A FAZER: No texto sobre as refugiadas afegãs, qual é o nome da ONG criada por Sophia, filha de Sindy?

══ TEXTO CITADO ══

A formação em Direito das duas refugiadas permitiu que se beneficiassem dos esforços de um movimento iniciado no Brasil para proteger magistradas afegãs. No WhatsApp, o grupo SOS Mulheres Afegãs foi crescendo e se diversificando. Com o envolvimento do Superior Tribunal Militar, da Associação Internacional de Magistradas, da Ordem dos Advogados do Brasil (OAB), de ONGs no Exterior e de uma série de outras instituições e interessados, estabeleceu-se uma cadeia de contatos para viabilizar documentos, passagens aéreas e locais de destino de quase uma centena de afegãos até o momento. O foco se ampliou, beneficiando também homens e profissionais de outras áreas.
Tive de me esconder. Se o Talibã me encontrasse, eu seria presa ou morta. Estava morrendo até trocar de número de celular e endereço
REFUGIADA AFEGÃ
Sindy Nobre Santiago, advogada de São Paulo engajada com voluntariado, recepcionou os viajantes também em Santa Cruz, auxiliando-os nos primeiros dias de ambientação. Contagiada pelo envolvimento da filha Sophia, 19 anos, estudante de Direito interessada no tema do tráfico de pessoas que criou a ONG Panahgah, Sindy faz contatos pelo mundo, destrava burocracias, recebe os estrangeiros, abraça-os no portão de desembarque da terra desconhecida.
— Não adianta tirar as pessoas do Afeganistão e não ter onde botar. Queremos que tenham uma vida digna aqui — diz Sindy. — O Brasil tem a capacidade de acolher, tem pessoas empáticas, mas estamos nos tornando um país individualista. Ainda temos raízes acolhedoras nas cidades do Interior. Não adianta falar com o presidente, o governador, são os moradores locais que acolhem. E o Rio Grande do Sul é um Estado de imigrantes.

═══
══ ENTRADAS LISTADAS ══

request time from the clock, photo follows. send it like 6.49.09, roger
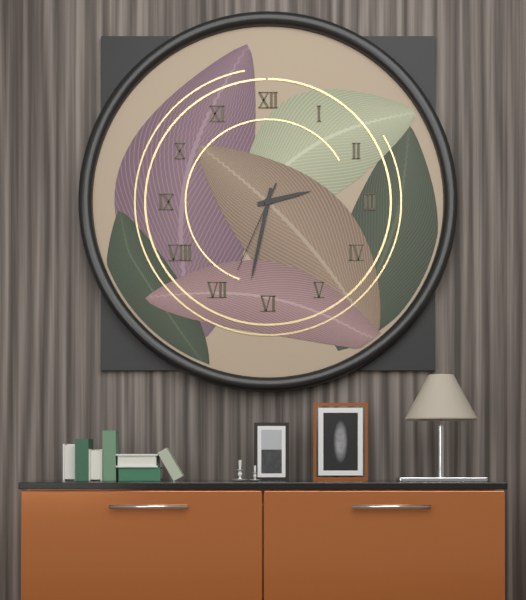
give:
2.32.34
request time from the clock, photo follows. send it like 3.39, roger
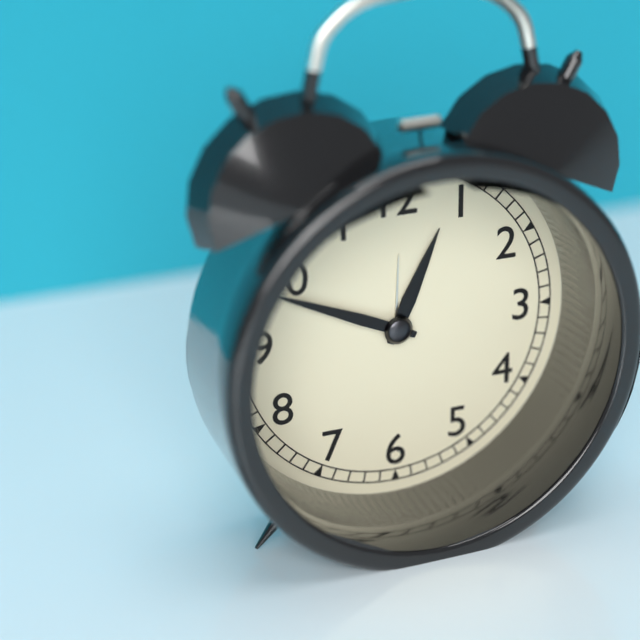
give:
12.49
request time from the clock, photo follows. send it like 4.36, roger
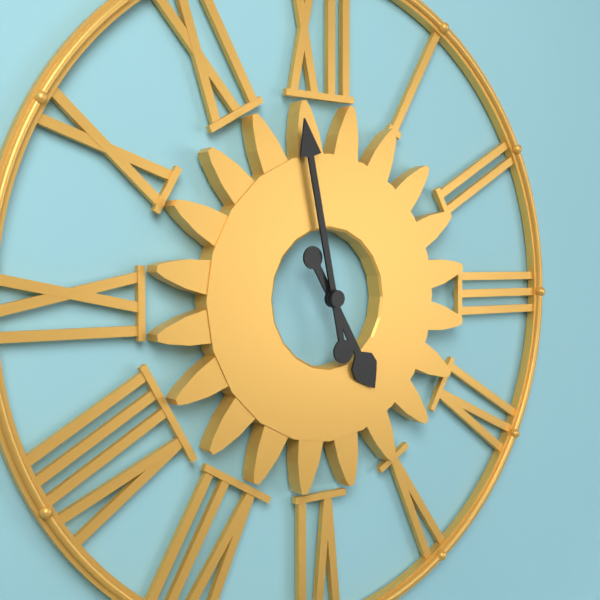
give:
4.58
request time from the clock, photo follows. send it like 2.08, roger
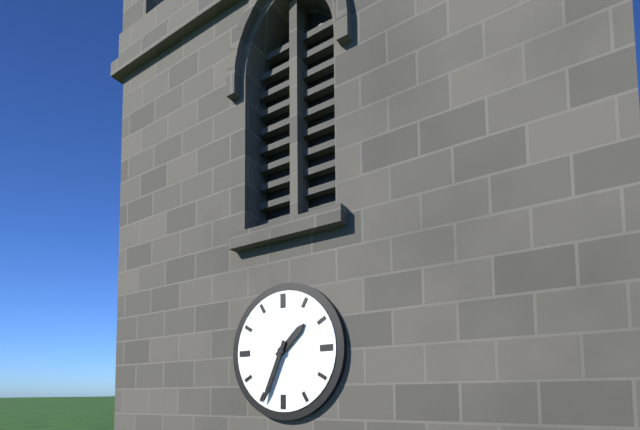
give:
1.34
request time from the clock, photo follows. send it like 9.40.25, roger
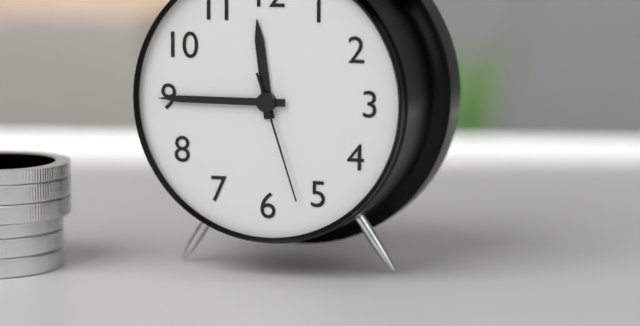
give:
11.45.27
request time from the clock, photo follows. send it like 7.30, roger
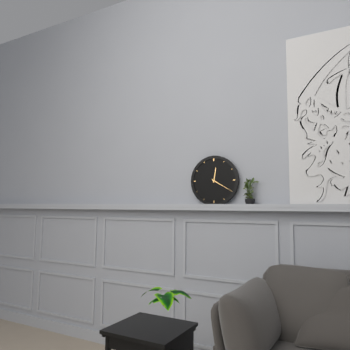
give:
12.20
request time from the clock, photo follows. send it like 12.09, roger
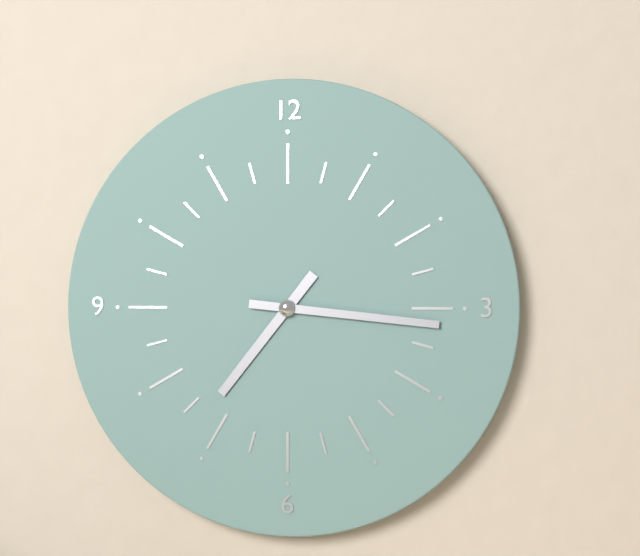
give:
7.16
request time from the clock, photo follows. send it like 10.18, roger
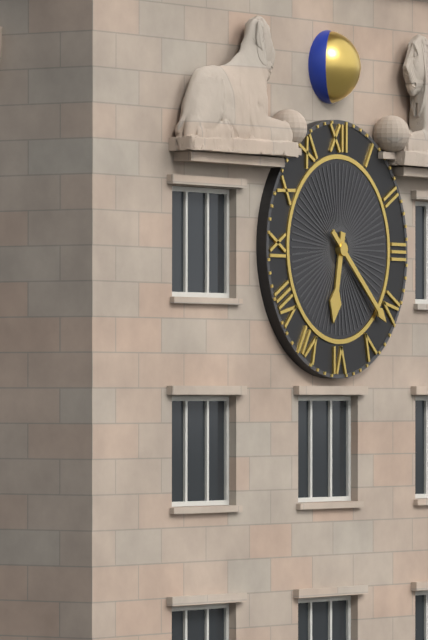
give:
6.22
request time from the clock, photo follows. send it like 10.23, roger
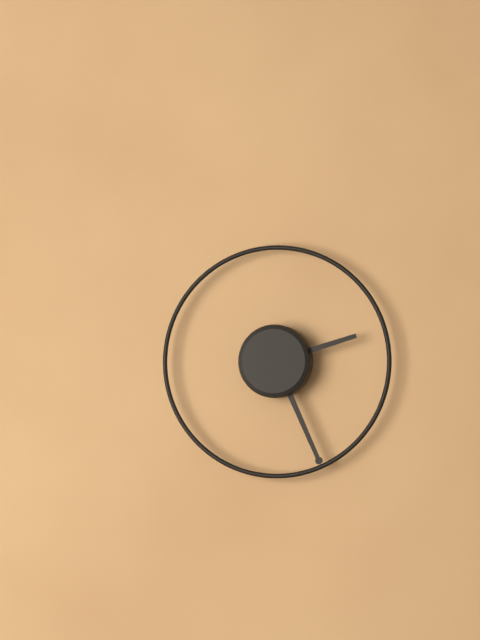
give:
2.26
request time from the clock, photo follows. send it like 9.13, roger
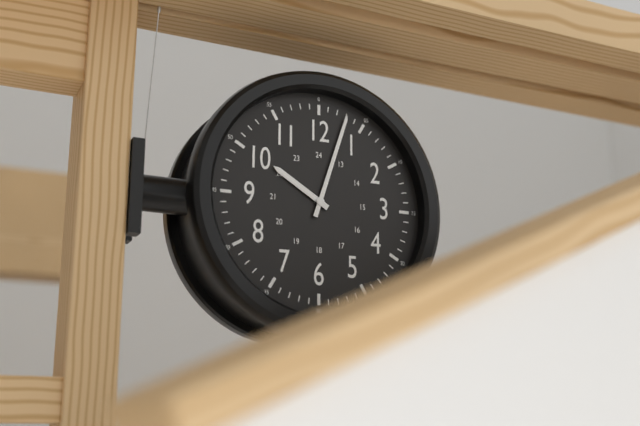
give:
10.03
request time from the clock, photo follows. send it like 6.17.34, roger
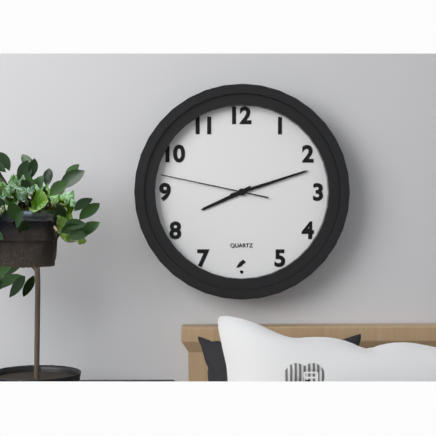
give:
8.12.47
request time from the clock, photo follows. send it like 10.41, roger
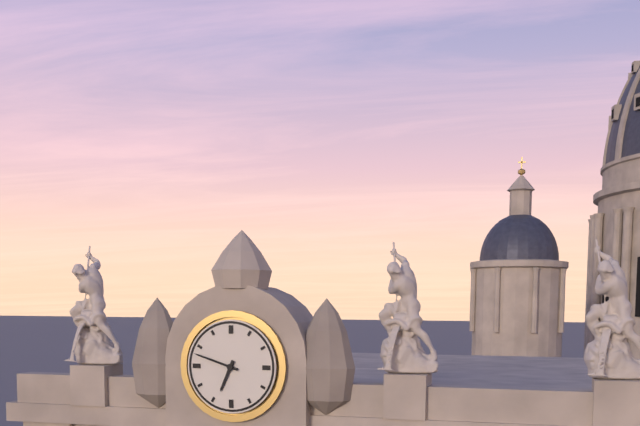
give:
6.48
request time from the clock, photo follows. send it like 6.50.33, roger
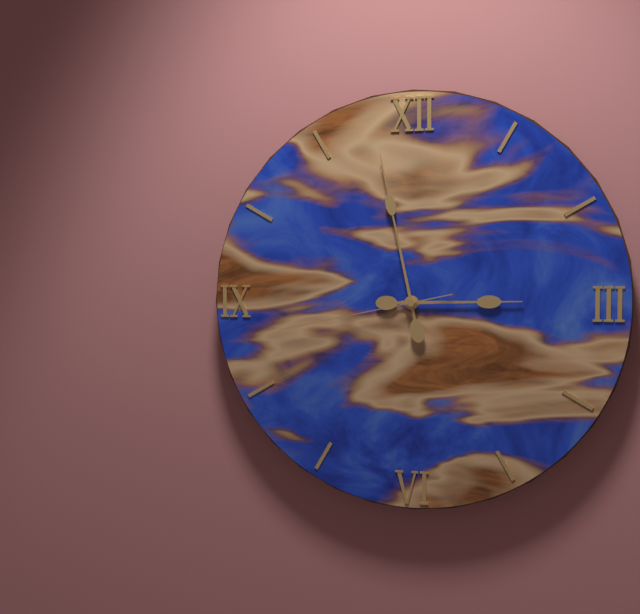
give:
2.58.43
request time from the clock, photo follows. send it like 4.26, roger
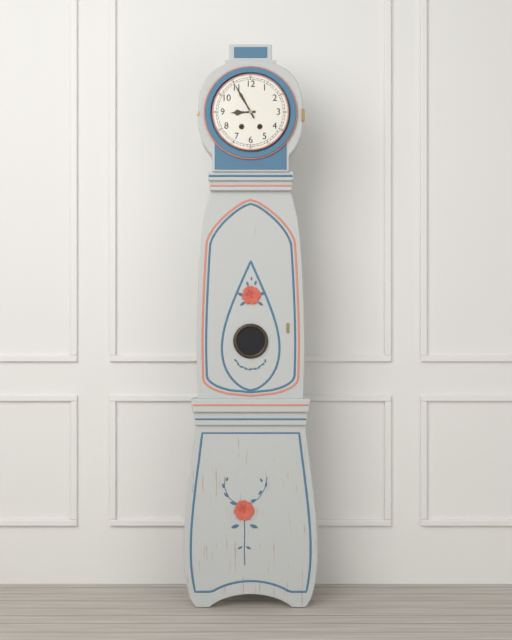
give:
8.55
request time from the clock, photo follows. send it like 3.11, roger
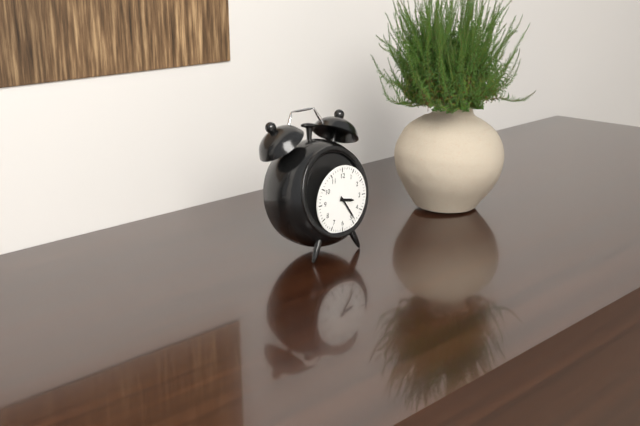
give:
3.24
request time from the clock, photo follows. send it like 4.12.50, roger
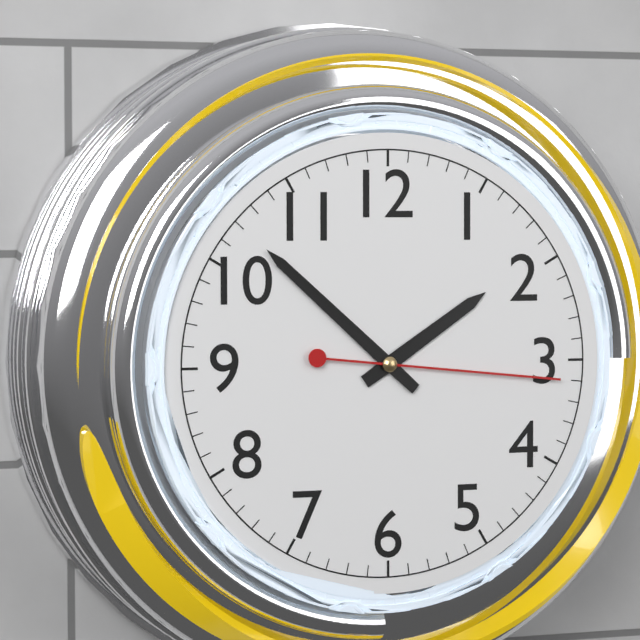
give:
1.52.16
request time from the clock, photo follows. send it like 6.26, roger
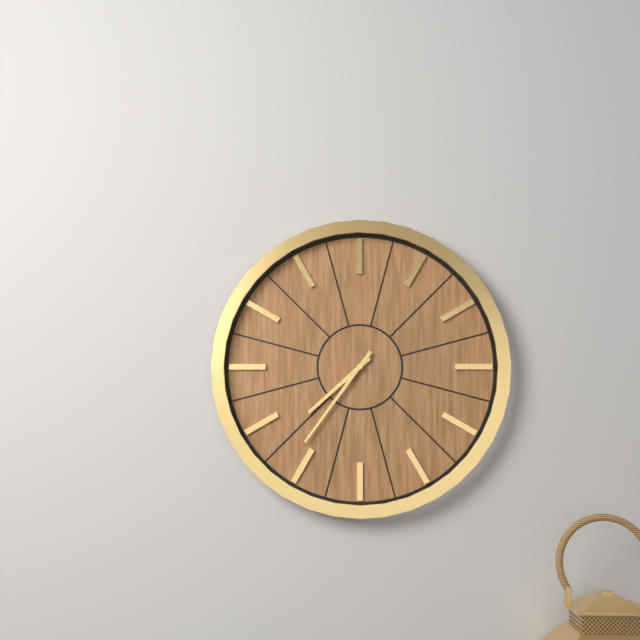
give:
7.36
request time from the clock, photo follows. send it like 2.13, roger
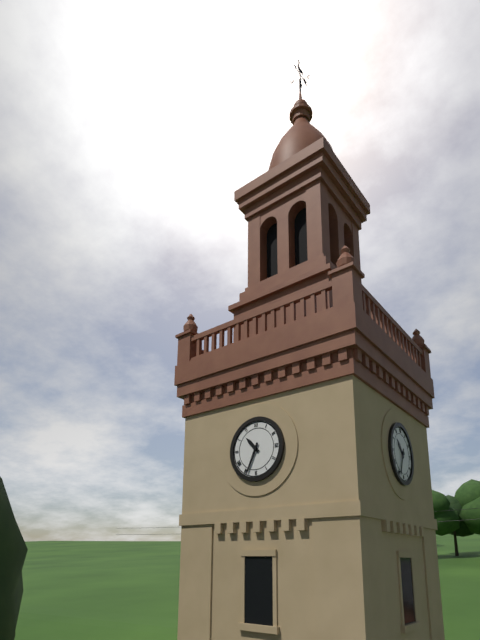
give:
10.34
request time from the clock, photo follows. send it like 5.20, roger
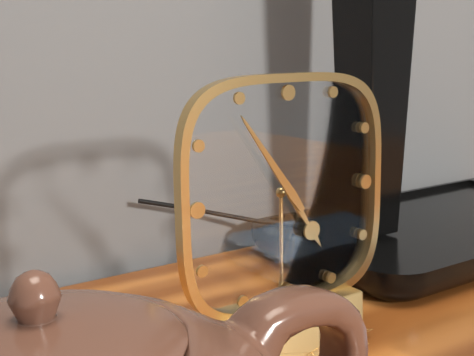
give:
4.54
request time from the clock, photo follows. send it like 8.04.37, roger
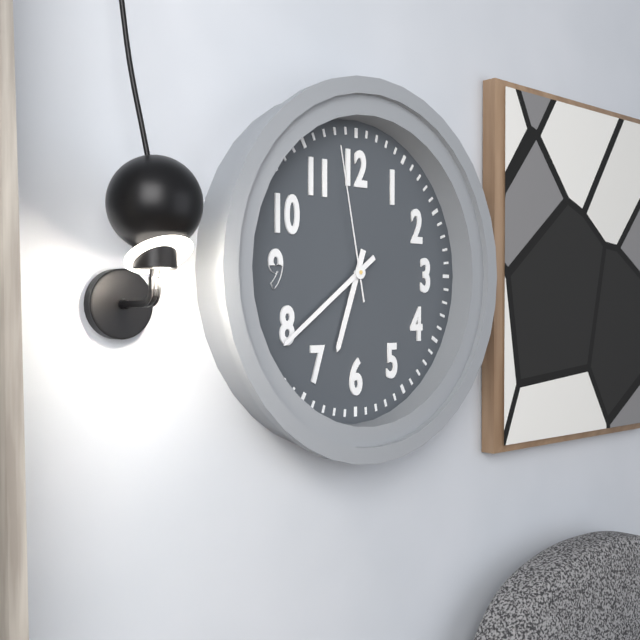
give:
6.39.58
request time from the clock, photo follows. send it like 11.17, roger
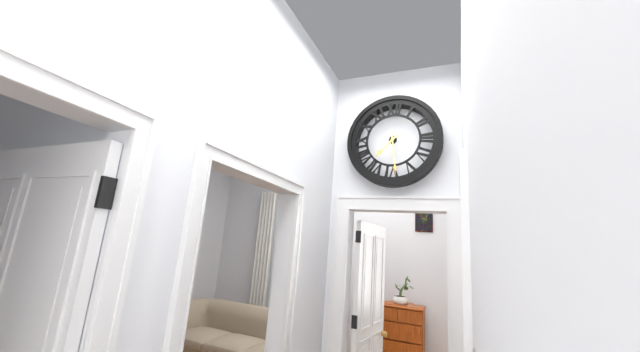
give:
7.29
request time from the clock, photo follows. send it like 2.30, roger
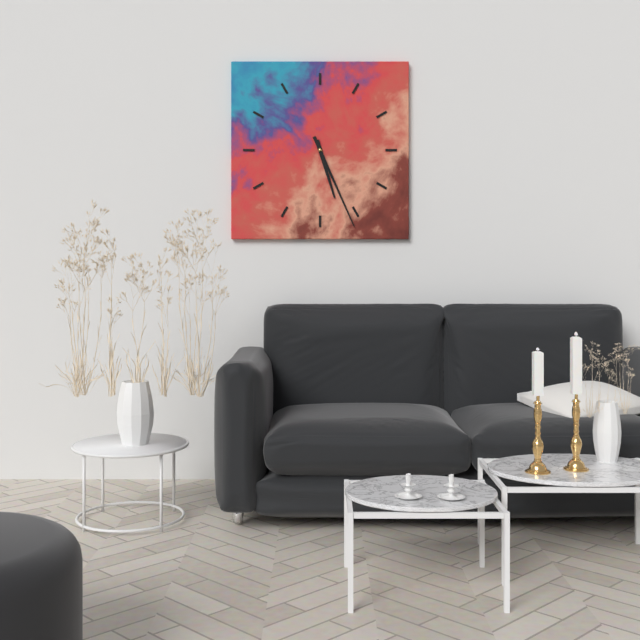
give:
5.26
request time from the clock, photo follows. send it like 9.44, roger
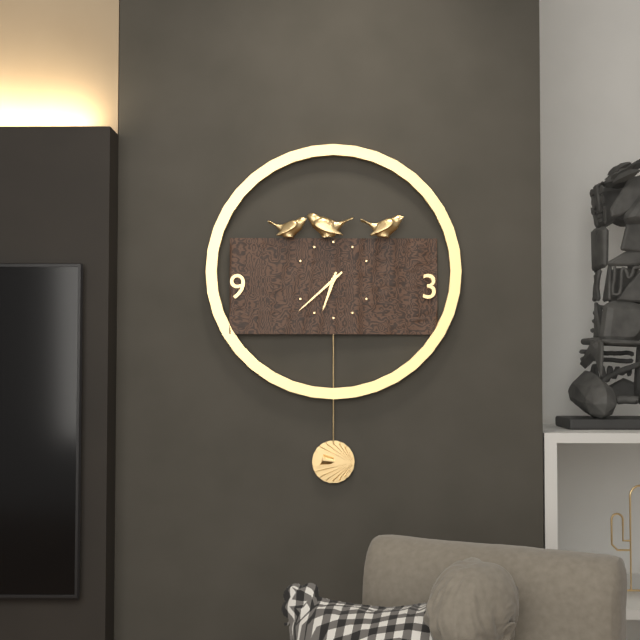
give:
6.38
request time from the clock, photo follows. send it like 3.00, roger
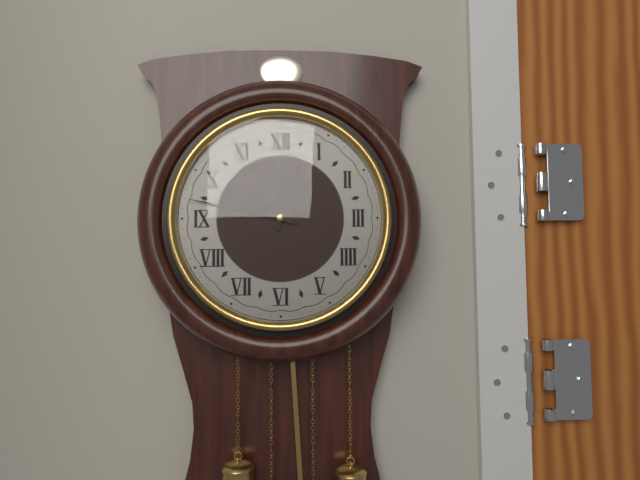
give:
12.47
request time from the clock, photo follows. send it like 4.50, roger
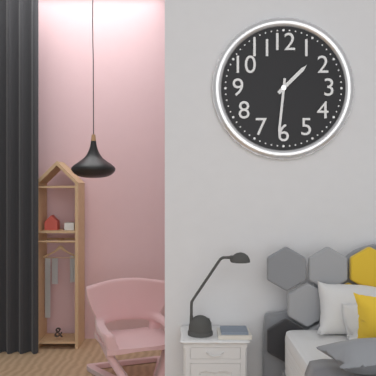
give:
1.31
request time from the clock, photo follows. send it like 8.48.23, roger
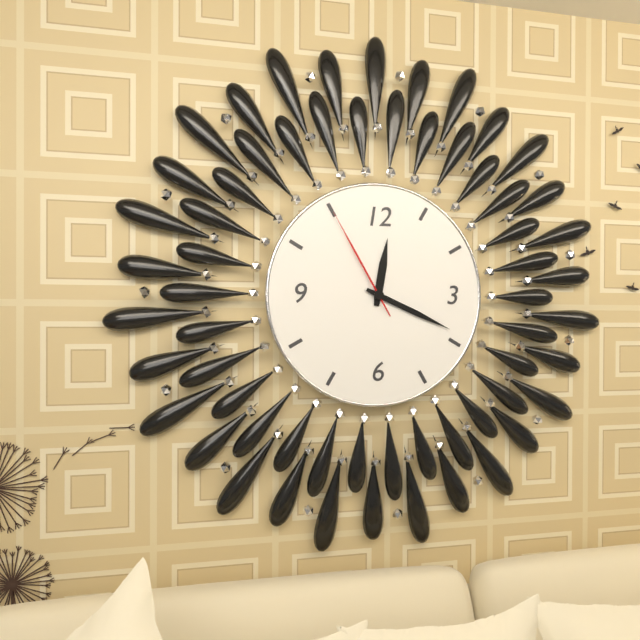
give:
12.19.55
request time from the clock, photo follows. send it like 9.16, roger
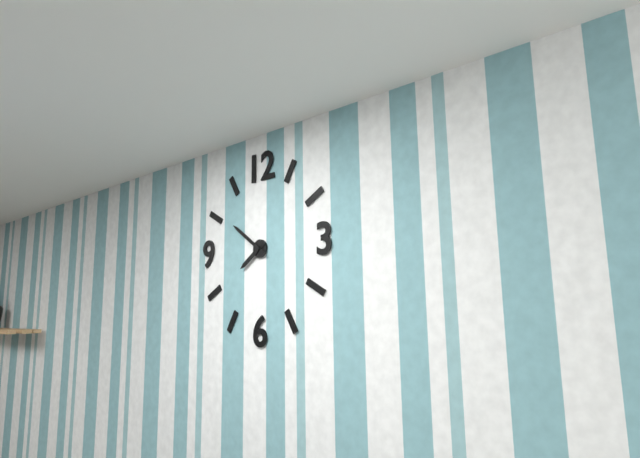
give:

═══

EM RESPOSTA: Panahgah.